**Request A:** Return the passage of the basement beam thread from "## tarr618 (Jul" to "beam measurements please?".
**Request B:** In the basement beam thread, why does Scuba_Dave say the beam can't be sized by guesswork? Answer in one to three sentences.

# LVL Beam / Load beam?



## tarr618 (Jul 4, 2008)

I'm looking to finish my basement. The area is rather small and in order to open up the area I'm looking at removing the support pole placed in the middle of the room. The pole is currently rated not to exceed 14,800 lbs. The pole supports two LVL beams ( 11' 3/4" H x 13' 10" L x 1' 3/4" W....dimension for each beam). One side of the LVL beam is placed on the foundation and the other end is placed on top of two 2x4s sandwiched together.

Will placing two additional LVL Beams (same dimensions) be enough to remove the pole? Do I need to attach the new LVL beams to the existing beams. If so, what is the best methods to use. Do I need to jack up the beam prior to placing the new beams in place. Any help with this matter would be great. I'll attach photo if necessary. Thanks


----------



## Reilley (Sep 4, 2008)

Can you restate your beam measurements please?

Pictures would help. I doubt you'll be able to remove the pole.


----------



## Ron6519 (Mar 28, 2007)

No, you can't do that.
Ron


----------



## Scuba_Dave (Jan 16, 2009)

So you want to span almost 28' without a pole?
In my garage -I spanned 24' - required triple 14" beams
This was supporting a great room above, and a walk up attic
My beams were engineered - I actually went with triple 16" instead

Most lumber companies can give you a size on an LVL beam
But based on my size you would be looking at 16-18" beams
That's if it's possible - depends upon the load, number of floors
This is the main support for your house & should be engineered for the load. My building Dept required engineered stamp

You can't simply wing it, this is a main support & would be a catastrophic failure if undersized


----------



## Clutchcargo (Mar 31, 2007)

The way I read it is that the beam comprised of a double LVL. The total length of the beam is 13'10". There is a post in the middle and the spans are half of the 13'10" or 6'11".

**Data excerpts:**

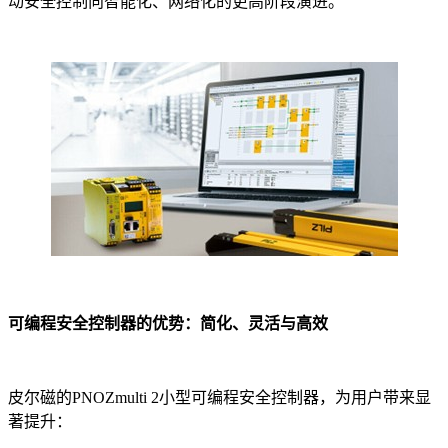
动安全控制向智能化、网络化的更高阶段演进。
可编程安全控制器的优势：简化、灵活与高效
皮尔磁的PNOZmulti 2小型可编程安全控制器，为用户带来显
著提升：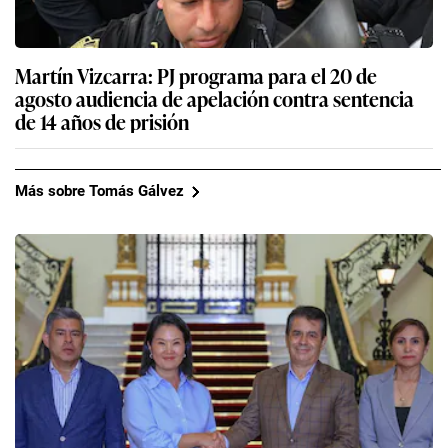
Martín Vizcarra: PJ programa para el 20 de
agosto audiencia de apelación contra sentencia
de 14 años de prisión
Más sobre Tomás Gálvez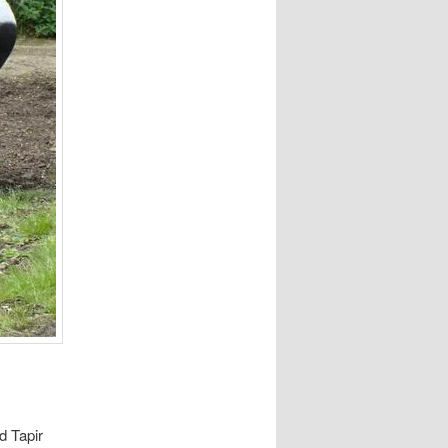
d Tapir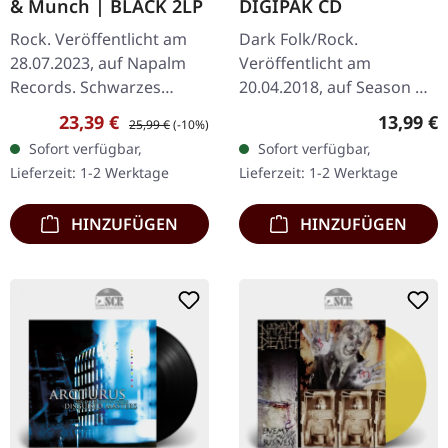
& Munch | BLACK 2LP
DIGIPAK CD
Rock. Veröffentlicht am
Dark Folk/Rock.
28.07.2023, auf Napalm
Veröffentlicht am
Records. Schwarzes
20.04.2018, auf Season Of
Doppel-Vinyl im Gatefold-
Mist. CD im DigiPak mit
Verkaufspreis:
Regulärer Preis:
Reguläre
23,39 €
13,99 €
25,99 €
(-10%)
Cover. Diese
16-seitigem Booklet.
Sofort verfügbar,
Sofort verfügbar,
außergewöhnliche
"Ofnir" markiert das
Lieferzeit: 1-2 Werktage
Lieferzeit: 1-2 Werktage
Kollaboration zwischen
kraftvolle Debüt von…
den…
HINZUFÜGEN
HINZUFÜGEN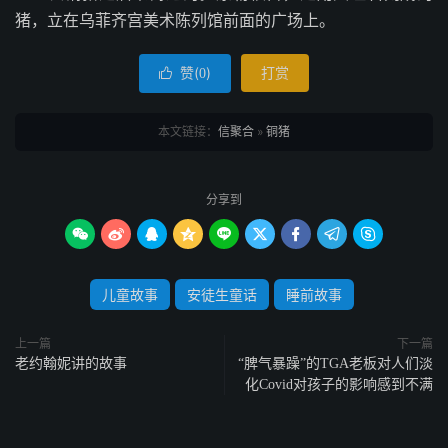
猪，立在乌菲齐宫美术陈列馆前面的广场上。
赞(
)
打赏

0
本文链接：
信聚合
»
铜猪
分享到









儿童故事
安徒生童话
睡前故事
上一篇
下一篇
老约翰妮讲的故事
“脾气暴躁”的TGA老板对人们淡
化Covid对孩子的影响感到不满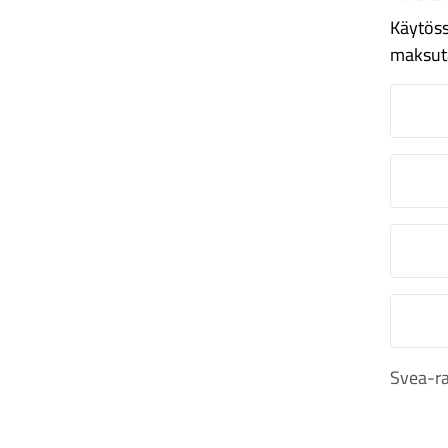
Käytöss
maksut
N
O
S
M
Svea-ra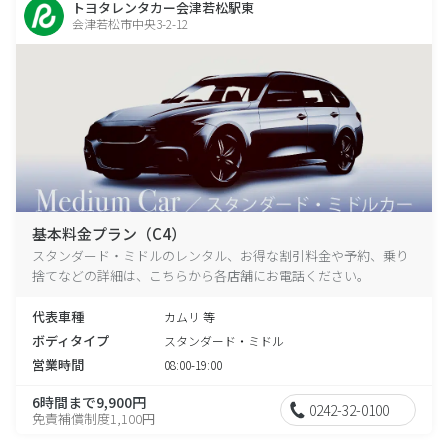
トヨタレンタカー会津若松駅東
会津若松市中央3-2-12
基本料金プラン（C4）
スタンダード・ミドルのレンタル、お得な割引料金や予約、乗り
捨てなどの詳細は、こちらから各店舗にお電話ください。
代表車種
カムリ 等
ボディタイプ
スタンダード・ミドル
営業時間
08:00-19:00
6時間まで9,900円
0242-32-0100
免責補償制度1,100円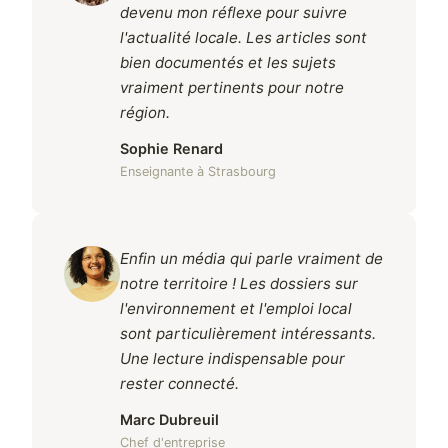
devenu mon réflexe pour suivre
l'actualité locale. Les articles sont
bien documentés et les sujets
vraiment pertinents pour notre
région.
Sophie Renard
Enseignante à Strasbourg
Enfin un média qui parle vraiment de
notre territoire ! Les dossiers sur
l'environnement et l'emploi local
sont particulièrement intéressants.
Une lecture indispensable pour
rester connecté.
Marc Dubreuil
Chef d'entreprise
...
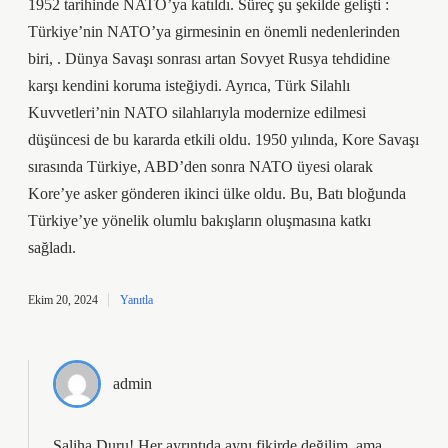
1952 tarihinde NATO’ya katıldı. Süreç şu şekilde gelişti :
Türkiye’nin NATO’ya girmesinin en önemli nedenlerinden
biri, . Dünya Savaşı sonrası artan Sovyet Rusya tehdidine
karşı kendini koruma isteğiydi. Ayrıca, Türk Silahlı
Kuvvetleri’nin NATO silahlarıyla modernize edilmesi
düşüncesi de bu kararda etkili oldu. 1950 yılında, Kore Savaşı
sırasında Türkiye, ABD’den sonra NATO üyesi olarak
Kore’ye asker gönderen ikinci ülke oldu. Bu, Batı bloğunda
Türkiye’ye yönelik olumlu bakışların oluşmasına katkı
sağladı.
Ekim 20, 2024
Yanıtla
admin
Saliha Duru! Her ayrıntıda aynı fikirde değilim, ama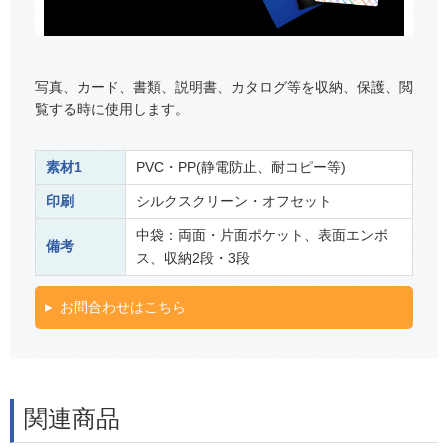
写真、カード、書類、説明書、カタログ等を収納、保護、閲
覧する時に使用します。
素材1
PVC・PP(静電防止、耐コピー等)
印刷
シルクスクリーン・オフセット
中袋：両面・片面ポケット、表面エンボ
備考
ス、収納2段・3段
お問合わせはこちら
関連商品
---
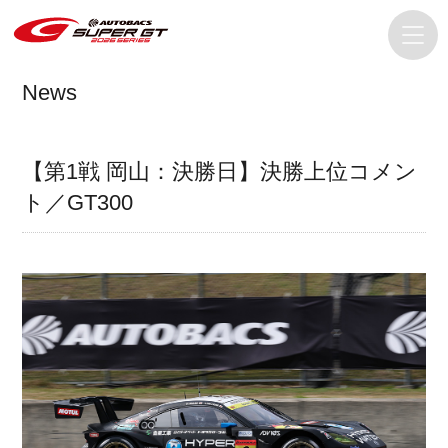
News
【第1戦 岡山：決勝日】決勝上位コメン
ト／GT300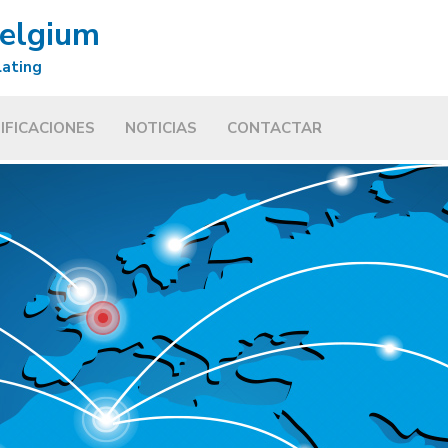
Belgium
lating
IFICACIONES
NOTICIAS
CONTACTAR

**Written solution A:**
## tarr618 (Jul 4, 2008)

I'm looking to finish my basement. The area is rather small and in order to open up the area I'm looking at removing the support pole placed in the middle of the room. The pole is currently rated not to exceed 14,800 lbs. The pole supports two LVL beams ( 11' 3/4" H x 13' 10" L x 1' 3/4" W....dimension for each beam). One side of the LVL beam is placed on the foundation and the other end is placed on top of two 2x4s sandwiched together.

Will placing two additional LVL Beams (same dimensions) be enough to remove the pole? Do I need to attach the new LVL beams to the existing beams. If so, what is the best methods to use. Do I need to jack up the beam prior to placing the new beams in place. Any help with this matter would be great. I'll attach photo if necessary. Thanks


----------



## Reilley (Sep 4, 2008)

Can you restate your beam measurements please?

**Written solution B:** The beam is the main support for the house, so it has to be engineered for the load. If it were undersized, the result would be a catastrophic failure.